• WHAT THE TASK REQUIRES: The lines below from the one with "Identify the document" up to and including the one with "Document page, 1241x1754 pixels." are what you should set down, exactly and without pictures.

[Stored items from a collection]
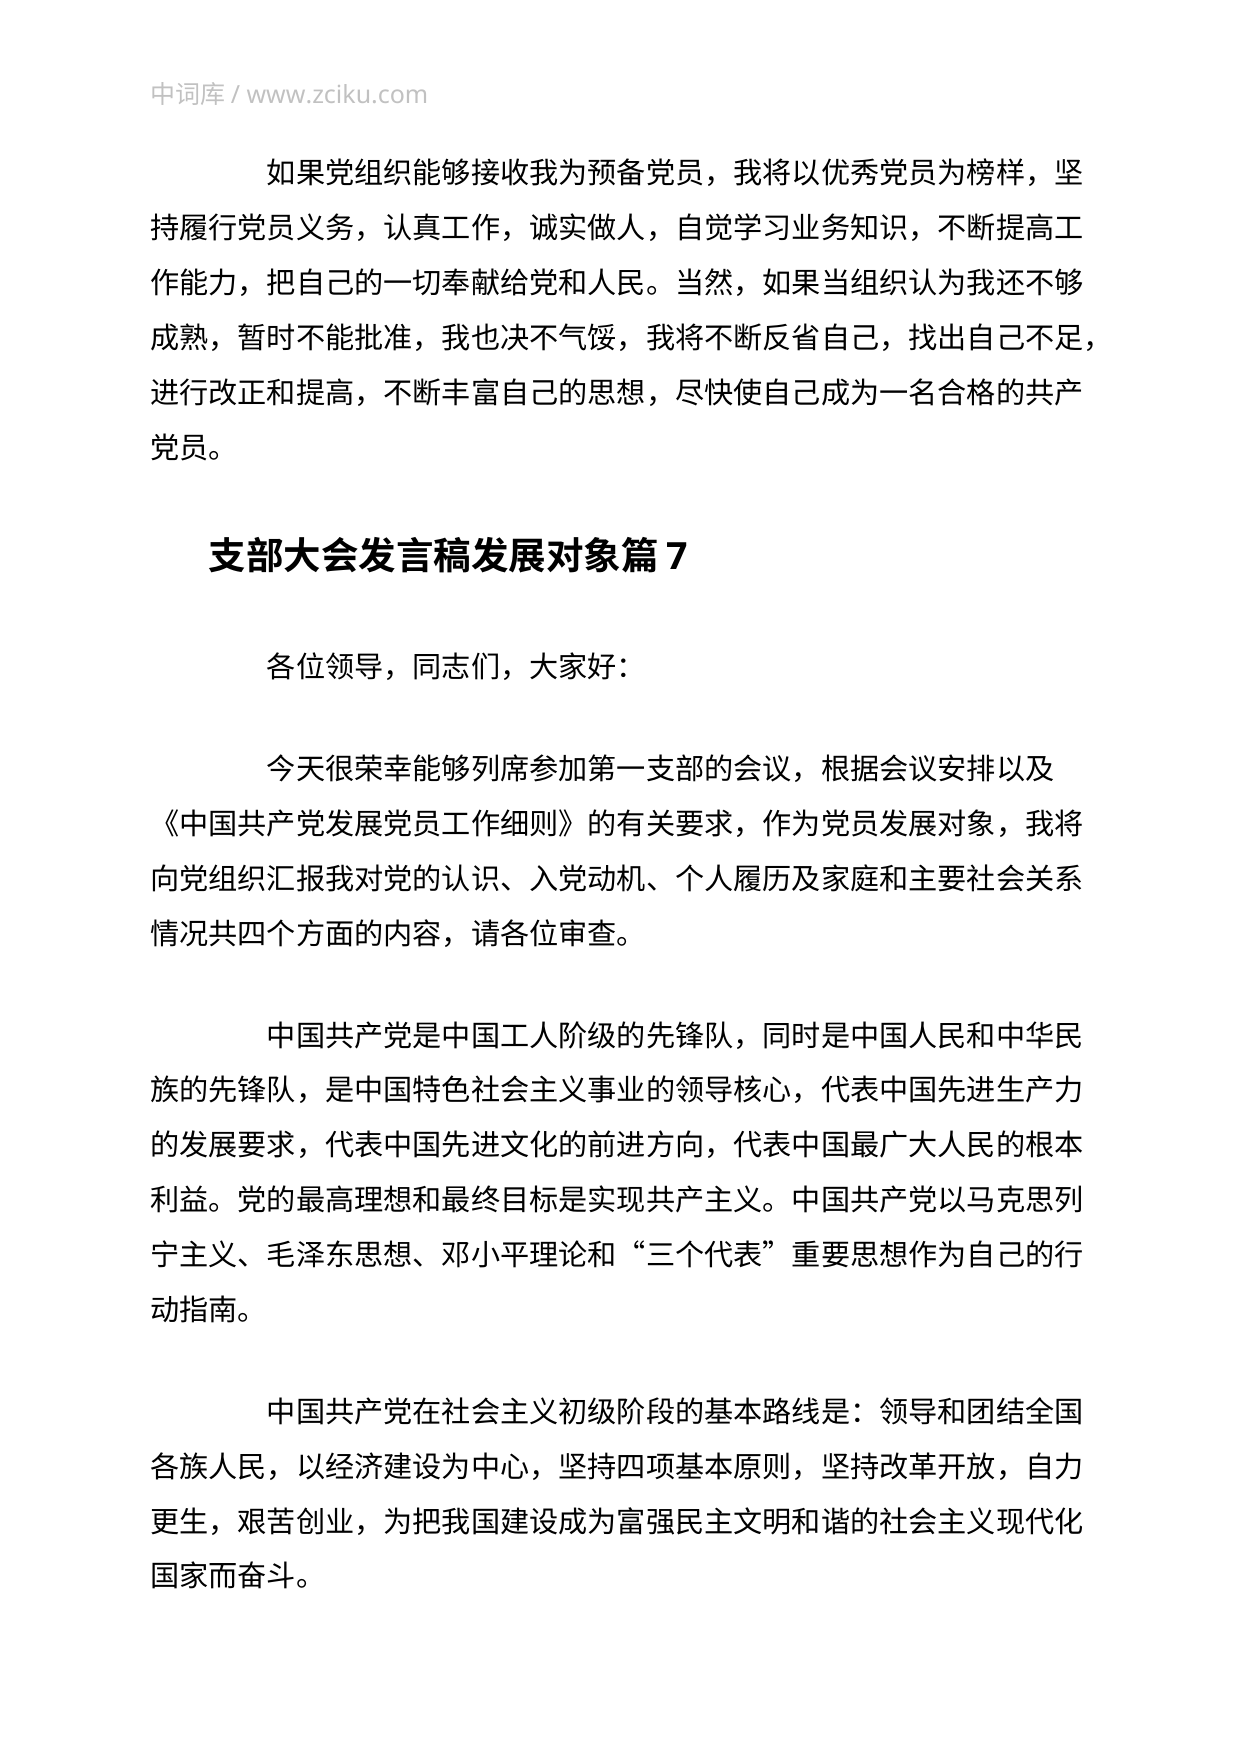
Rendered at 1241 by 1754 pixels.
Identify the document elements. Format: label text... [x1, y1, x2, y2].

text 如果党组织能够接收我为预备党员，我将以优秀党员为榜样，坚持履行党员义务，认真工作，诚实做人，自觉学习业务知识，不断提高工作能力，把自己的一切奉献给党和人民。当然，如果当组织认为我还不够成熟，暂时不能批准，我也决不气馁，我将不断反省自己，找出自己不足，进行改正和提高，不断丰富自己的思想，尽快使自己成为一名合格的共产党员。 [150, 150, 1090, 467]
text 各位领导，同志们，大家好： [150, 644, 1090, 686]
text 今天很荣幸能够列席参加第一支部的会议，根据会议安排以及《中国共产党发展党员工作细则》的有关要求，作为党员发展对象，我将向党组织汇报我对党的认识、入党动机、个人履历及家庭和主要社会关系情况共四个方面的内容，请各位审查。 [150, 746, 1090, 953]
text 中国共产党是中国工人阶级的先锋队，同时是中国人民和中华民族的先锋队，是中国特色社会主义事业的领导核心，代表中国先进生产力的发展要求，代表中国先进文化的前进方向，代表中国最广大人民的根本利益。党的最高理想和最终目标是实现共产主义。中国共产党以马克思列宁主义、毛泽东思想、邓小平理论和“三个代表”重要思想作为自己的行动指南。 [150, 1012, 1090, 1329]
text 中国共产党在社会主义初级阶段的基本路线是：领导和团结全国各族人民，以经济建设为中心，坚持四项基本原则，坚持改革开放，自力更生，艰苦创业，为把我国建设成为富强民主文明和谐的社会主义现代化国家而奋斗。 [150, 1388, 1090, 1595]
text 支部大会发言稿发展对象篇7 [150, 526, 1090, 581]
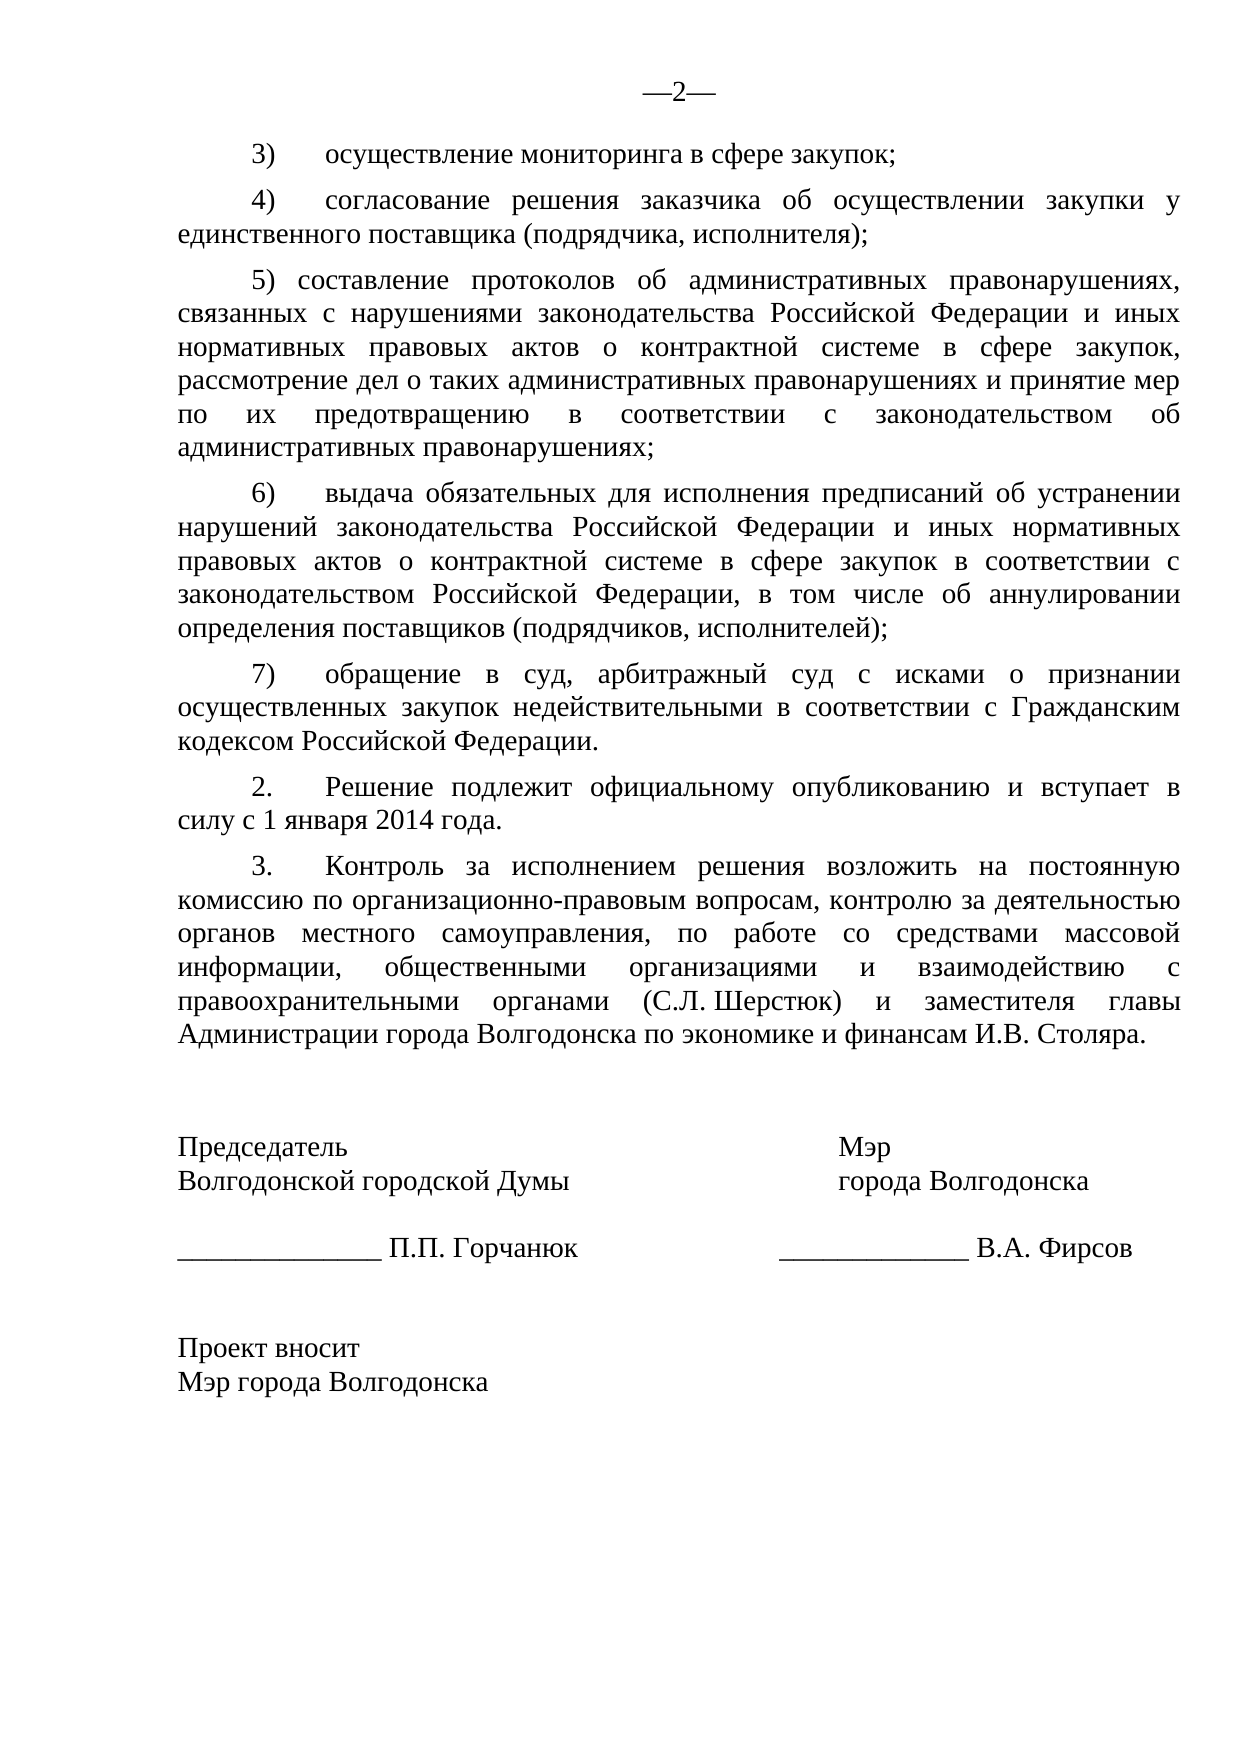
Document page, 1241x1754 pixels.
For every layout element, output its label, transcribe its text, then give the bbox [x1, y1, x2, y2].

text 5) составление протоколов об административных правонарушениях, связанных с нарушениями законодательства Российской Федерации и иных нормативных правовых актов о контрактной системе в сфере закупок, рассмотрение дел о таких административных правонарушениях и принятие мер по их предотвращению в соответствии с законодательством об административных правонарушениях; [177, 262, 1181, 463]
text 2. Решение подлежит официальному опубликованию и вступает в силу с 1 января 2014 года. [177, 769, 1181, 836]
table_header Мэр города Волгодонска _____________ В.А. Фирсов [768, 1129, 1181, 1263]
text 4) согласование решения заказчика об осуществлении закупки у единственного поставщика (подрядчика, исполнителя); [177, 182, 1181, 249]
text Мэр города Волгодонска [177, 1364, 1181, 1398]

• RESPONSE BELOW:
Identify the document elements. Format: label text... [x1, y1, x2, y2].

text 如果党组织能够接收我为预备党员，我将以优秀党员为榜样，坚持履行党员义务，认真工作，诚实做人，自觉学习业务知识，不断提高工作能力，把自己的一切奉献给党和人民。当然，如果当组织认为我还不够成熟，暂时不能批准，我也决不气馁，我将不断反省自己，找出自己不足，进行改正和提高，不断丰富自己的思想，尽快使自己成为一名合格的共产党员。 [150, 150, 1090, 467]
text 各位领导，同志们，大家好： [150, 644, 1090, 686]
text 今天很荣幸能够列席参加第一支部的会议，根据会议安排以及《中国共产党发展党员工作细则》的有关要求，作为党员发展对象，我将向党组织汇报我对党的认识、入党动机、个人履历及家庭和主要社会关系情况共四个方面的内容，请各位审查。 [150, 746, 1090, 953]
text 中国共产党是中国工人阶级的先锋队，同时是中国人民和中华民族的先锋队，是中国特色社会主义事业的领导核心，代表中国先进生产力的发展要求，代表中国先进文化的前进方向，代表中国最广大人民的根本利益。党的最高理想和最终目标是实现共产主义。中国共产党以马克思列宁主义、毛泽东思想、邓小平理论和“三个代表”重要思想作为自己的行动指南。 [150, 1012, 1090, 1329]
text 中国共产党在社会主义初级阶段的基本路线是：领导和团结全国各族人民，以经济建设为中心，坚持四项基本原则，坚持改革开放，自力更生，艰苦创业，为把我国建设成为富强民主文明和谐的社会主义现代化国家而奋斗。 [150, 1388, 1090, 1595]
text 支部大会发言稿发展对象篇7 [150, 526, 1090, 581]
Document page, 1241x1754 pixels.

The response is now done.